Questa la formula di benedizione dei Palli pronunciata da papa Francesco: «O Dio, Pastore eterno delle anime, da te chiamate, per mezzo del tuo Figlio Gesù Cristo, con l'appellativo di pecore del gregge, e il cui governo ha voluto affidare, sotto l'immagine del buon Pastore, al beato Pietro apostolo e ai suoi Successori, effondi, per il nostro ministero, la grazia della tua benedizione sopra questi Palli, scelti a simboleggiare la realtà della cura pastorale. Accogli benigno le preghiere che umilmente ti rivolgiamo e concedi, per i meriti e l'intercessione degli Apostoli, a coloro che, per tuo dono, indosseranno questi Palli, di riconoscersi come Pastori del tuo gregge e di tratture nella vita la realtà significata nel nome. Prendano su di sé il gioco evangelico imposto sulle loro spalle, e sia per loro così lieve e soave poter precedere gli altri nella via dei tuoi comandamenti con l'esempio di una perseverante fedeltà, fino a meritare di essere introdotti nei pascoli eterni del tuo regno. Per Cristo nostro Signore».

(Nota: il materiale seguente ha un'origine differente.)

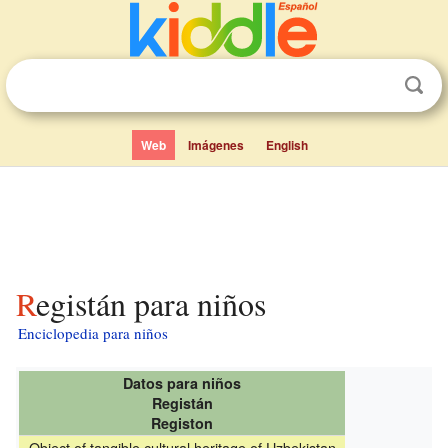
Web
Imágenes
English
Registán para niños
Enciclopedia para niños
Datos para niños
Registán
Registon
Object of tangible cultural heritage of Uzbekistan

«Preghiamo per voi, per i Pastori, per la Chiesa, per tutti noi: perché, liberati da Cristo, possiamo essere apostoli di liberazione nel mondo intero» ha detto papa Francesco nel rivolgersi ai metropoliti che hanno ricevuto il pallio, a conclusione della sua omelia. Un’omelia nella quale il Santo Padre ha ricordato gli apostoli Pietro e Paolo come «giganti della fede che hanno liberato la potenza del Vangelo nel mondo». Francesco ha ribadito che «solo una Chiesa libera è credibile» e che gli uomini sono «chiamati a essere liberi: dalla paura che immobilizza; dalle ipocrisie dell'esteriorità; dalla tentazione di imporsi con la forza del mondo; da una osservanza religiosa che rende rigidi e inflessibili; dai legami ambigui col potere; dalla paura di essere incompresi».
Quella di Pietro e Paolo, ha aggiunto Bergoglio, è «una Chiesa affidata alle nostre mani, ma condotta dal Signore con fedeltà e tenerezza». È «una Chiesa debole, ma forte della presenza di Dio», e «una Chiesa liberata che può offrire al mondo quella liberazione che da solo non può darsi: la liberazione dal peccato, dalla morte, dalla rassegnazione, dal senso dell’ingiustizia, dalla perdita della speranza che abbruttisce la vita delle donne e degli uomini del nostro tempo».
Il Papa, ha invitato dunque a chiedersi quanto «le nostre città, le nostre società, il nostro mondo» hanno bisogno di liberazione, e che «noi possiamo essere collaboratori di questa liberazione, ma solo se per primi ci lasciamo liberare dalle novità di Gesù e camminiamo nella libertà dello Spirito Santo». E liberazione anche «dalle distanze che dividono i credenti in Cristo» – una frase, questa, rivolta proprio alla rappresentanza del Patriarcato Ecumenico di Costantinopoli presente alla celebrazione.